INSTRUCTIONS TO FOLLOW> A word-for-word transcript of the closing lines is required: from the one with "aspecto de la celebración." through the final line of the data.

RECORDS TO USE>
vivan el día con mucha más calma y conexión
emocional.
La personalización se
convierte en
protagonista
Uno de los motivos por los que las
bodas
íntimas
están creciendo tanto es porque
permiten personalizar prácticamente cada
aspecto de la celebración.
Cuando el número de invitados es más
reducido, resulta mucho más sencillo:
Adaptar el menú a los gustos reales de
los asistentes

WRITTEN REPLY>
aspecto de la celebración.
Cuando el número de invitados es más
reducido, resulta mucho más sencillo:
Adaptar el menú a los gustos reales de
los asistentes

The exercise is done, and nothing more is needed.